Make sure you have conversion tracking set up correctly and save yourself an awkward board meeting. The native conversion tracking with Google Ads and Bing Ads is sufficient for most companies, but if you have a complicated conversion funnel you may need to use a more customized tracking solution as well.
Select your keywords
When it comes to choosing which keywords to add to your account, it’s typically best to start broad since you ultimately want to learn what’s working and what’s not. If you have a strong understanding of your target customer’s search behavior, a very limited budget, or very low CPA targets, it might make sense to tighten things up out of the gate.
Use Google’s Keyword Planner tool and third-party tools like SEMrush and SpyFu for keyword research. Don’t forget to bid on your competitors’ brand terms as this can be a good way to capture very high intent traffic that’s ready to convert. You cannot use other companies’ trademarks in your ad copy but bidding on their keywords and showing an ad that mentions your own brand is fair game.
SEM Account Structure
Account structure is the most important aspect of your SEM account. If you have a good account structure in place, you can see a very clear path to scale and efficiency. Building an overly simplistic account might get you up and running quickly but that’s not going to help you turn SEM into a meaningful channel.

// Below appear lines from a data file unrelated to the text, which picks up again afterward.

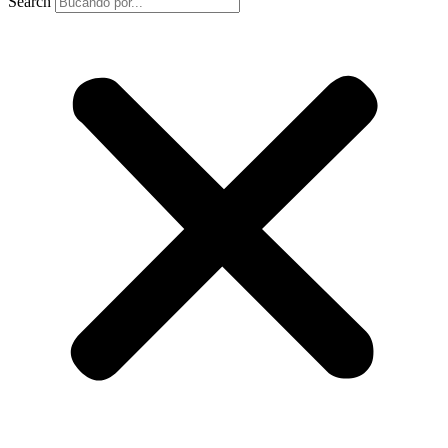
Search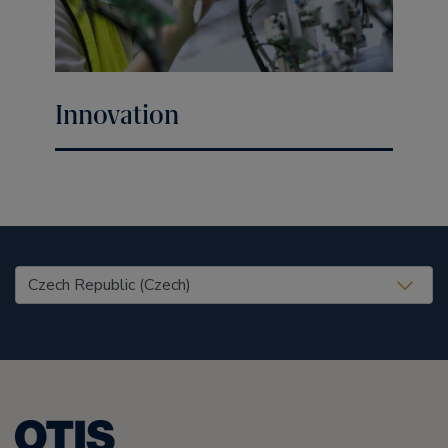
Innovation
United States (EN)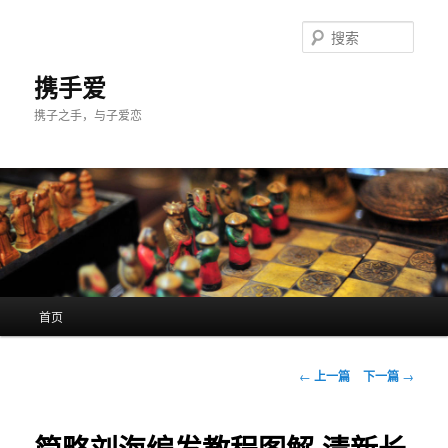
跳
至
搜
主
索
内
携手爱
容
携子之手，与子爱恋
区
域
主
首页
页
文
←
上一篇
下一篇
→
章
导
航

If you plan on taking SEM seriously, it’s best to use a granular account structure that allows for the deepest level of optimization and budget allocation.
Start by mapping out the different keywords you want to use, then create overall themes for similar keywords. Each theme should have its own campaign. Within each campaign, use one-keyword ad groups to maximize control and make adding new keywords easier in the future. Duplicate this campaign structure for each relevant keyword match type so you can ensure each search query triggers the right keyword. Most companies should only ever need broad modified and exact match types.
Optimizing your paid search campaigns
The majority of your time should be spent optimizing your paid search campaigns once you have built out your account structure. As you begin to understand which keyword, ad, and landing page combinations get you the lowest CPA, you will be able to more efficiently allocate budget to the top-performing combinations and maximize their volume. Optimization is the key to scaling.
The four core focus areas for optimization are keywords (selection and match type), bids, ads, and landing pages.
Balancing Efficiency and Scale
If you are optimizing your account as efficiently as possible, you’ll be maximizing your budget by squeezing as many conversions out as possible. It takes time and data to see what CPAs can be achieved with a given budget and it requires frequent optimization to keep things dialed in, but once you have an optimization cadence down you’ll be able to iteratively test and maximize your budget.
As your budget starts to grow, you’ll inevitably hit a point where you cannot acquire additional customers at the same CPAs you were getting when your budget/account was smaller. That’s due to fairly complicated ad auction dynamics but the simple explanation is that there are only so many people you can reach who are relevant to your business. When these people “run out”, there is an added cost to find more of them, so you’ll need to determine if you can afford the added cost. This is when intelligent expansion and rigorous optimization really kick in since you are now faced with the age-old marketer’s challenge of finding more volume at the same marginal cost.